IP Applications Billing and Payments blog

Welcome to the IPA company blog. You'll see opinions here from a number of IPA employees on topics ranging from general SaaS and cloud happenings to specifics on PCI compliance and other subscriber management and recurring payments topics.
Tom Carter's Blog
Description:
Tom Carter is the Vice President of Operations at IP Applications.

While attending the excellent SIIA On Demand conference in San Jose, there was a lot of talk about surviving the economic downturn as a SaaS company.  Many of the points in Part 1 of this blog were discussed (somewhat gratifying) but a more fundamental question was posed. 

Are you selling oxygen?

Can companies breathe without your product?  Is your SaaS product a true "need" for businesses to succeed or is it a "nice to have"?  When companies look to trim costs, which column will your product fall into? 

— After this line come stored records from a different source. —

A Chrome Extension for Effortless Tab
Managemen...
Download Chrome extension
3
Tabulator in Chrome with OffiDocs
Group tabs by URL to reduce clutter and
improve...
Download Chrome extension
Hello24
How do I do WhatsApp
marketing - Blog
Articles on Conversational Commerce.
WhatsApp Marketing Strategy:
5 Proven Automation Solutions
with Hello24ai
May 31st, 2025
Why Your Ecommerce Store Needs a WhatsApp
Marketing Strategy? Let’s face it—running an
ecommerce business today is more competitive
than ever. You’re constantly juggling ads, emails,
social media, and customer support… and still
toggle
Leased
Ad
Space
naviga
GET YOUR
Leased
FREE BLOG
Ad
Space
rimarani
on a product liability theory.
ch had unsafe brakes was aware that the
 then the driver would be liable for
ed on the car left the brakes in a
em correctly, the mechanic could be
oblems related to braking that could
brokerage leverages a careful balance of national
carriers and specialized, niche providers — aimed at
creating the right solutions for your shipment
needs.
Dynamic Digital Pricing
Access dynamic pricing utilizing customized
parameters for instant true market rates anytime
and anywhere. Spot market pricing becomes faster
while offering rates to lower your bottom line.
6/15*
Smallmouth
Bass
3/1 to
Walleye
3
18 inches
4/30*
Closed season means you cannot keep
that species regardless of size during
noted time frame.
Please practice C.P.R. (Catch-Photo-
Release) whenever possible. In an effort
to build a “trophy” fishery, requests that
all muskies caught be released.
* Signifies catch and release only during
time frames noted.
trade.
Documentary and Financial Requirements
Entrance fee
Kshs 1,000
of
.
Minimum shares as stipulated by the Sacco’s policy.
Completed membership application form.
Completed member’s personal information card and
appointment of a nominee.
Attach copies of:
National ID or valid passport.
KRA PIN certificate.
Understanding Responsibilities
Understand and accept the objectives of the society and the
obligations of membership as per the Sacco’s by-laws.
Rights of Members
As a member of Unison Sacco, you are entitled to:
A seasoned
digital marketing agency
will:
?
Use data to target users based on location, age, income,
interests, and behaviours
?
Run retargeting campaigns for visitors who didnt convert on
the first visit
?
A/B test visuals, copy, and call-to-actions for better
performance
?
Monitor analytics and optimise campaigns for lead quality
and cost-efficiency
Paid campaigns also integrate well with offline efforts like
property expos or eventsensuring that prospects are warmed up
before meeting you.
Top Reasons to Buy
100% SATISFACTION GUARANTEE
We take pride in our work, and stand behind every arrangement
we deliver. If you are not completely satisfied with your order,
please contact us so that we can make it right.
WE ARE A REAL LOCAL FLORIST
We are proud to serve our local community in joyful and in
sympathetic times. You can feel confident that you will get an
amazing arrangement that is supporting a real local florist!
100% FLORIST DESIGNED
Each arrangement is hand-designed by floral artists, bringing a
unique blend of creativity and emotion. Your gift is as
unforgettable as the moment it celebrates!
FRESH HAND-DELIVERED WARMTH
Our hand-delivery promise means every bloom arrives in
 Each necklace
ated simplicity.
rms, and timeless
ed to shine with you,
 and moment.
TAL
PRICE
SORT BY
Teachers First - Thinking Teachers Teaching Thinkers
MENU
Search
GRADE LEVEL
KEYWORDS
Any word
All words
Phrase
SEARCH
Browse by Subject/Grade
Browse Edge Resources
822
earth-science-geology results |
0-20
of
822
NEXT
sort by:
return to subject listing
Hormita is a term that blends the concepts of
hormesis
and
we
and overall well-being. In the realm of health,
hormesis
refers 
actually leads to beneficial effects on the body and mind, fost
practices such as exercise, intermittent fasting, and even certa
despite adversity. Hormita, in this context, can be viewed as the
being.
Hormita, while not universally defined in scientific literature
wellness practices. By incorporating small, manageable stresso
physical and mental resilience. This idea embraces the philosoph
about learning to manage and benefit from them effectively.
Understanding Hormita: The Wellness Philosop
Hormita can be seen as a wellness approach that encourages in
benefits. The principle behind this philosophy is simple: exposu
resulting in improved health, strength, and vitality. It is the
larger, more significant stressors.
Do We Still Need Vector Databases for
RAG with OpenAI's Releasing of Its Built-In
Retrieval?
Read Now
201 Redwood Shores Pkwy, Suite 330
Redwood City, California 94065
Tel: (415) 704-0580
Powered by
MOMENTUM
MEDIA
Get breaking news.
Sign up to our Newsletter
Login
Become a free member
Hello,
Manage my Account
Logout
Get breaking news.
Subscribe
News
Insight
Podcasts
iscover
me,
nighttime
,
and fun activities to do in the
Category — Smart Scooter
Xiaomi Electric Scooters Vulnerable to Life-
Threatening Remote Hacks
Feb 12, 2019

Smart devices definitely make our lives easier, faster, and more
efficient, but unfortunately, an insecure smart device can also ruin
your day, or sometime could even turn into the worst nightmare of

In stronger economic times, companies that sell "nice to have" products can grow and prosper.  In down markets, purchasing companies will cut the nice to have products to preserve margins and cash, while keeping those mission critical solutions. 

As SaaS companies looking for success in a down market, we need to ensure that we are selling products that are critical to our customer's business success.  Here are several things to focus on:

1) Marketing must emphasise those elements of your products that keep companies running.  Do not promote ‘cool' features; stress the core features that will help drive costs down or revenue up.

2) Product value must be quantified and provided to our product champions.  Ensure that product champions within enterprises have the tools to defend it against the forces of rationalization.  Often the decision to cut will have nothing to do with the department that uses and loves your product. The decision likely comes from the finance department but a strong dollar oriented argument can stay the execution.

3) Think sticky.  Focus energy on integration and engagement with key clients such that the switching costs grow greater than the option to cut or downsize.

4) And ultimately, if your product is not oxygen to your customers, change it or find customers who breathe your particular type of air.


The SaaS industry has the potential to grow in an economic downturn. 

Large capital projects are the first casualties in an enterprise trimming costs.  SaaS offerings limit capital expenditure and IT infrastructure, offer fast implementation cycles, allow companies to limit and adjust licensing volumes.  SaaS is exactly the type of solution that can pass internal executive reviews when money is tight.  When SaaS companies compete against traditional software implementations, SaaS products should win these deals.

How should a SaaS company change its operations to reflect the new economic downturn?

There are many common operational changes that any company will need to make in an economic downturn; the points below are particularly key to a SaaS company:

1) Achieve cash positive business operations.  Rationalizing spending and eliminate that cash burn until the capital markets improve. If VC funding is planned in the next 12 to 24 months, manage cash to do without it.

2) Utilize partners and channels to expand sales.  The downturn will provide additional competitive advantage to SaaS companies over traditional on premise apps.  However, the downturn and the need to preserve cash make it difficult to expand a sales and marketing team to take advantage of the opportunity.  Partner and channel sales can provide increased reach with a success-based reward structure.  Ensure robust systems in place to track the revenue splits and provide transparency to upstream and downstream partners.

3) Purchase SaaS products.  Focus on core competencies and outsource or rent the rest.  Do not become a billing and e-commerce expert or build out a major data center; find other SaaS companies to purchase these products and focus limited resources on the most value - the core product.

4) Capture all revenue possible per customer.  Do not leave money on the table through inefficient or manually intensive billing and subscription management processes.  Ensure customers can add and upgrade products online, simplify the contracting process and ensure to entice additional revenue from existing clients.